What is needed -
Only lines that contain the word "fruit" are to be returned from the data below.

Dataset items:

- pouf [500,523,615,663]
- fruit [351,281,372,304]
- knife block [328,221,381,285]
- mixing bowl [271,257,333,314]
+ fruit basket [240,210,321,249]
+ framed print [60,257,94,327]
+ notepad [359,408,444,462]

Exercise output -
- fruit [351,281,372,304]
+ fruit basket [240,210,321,249]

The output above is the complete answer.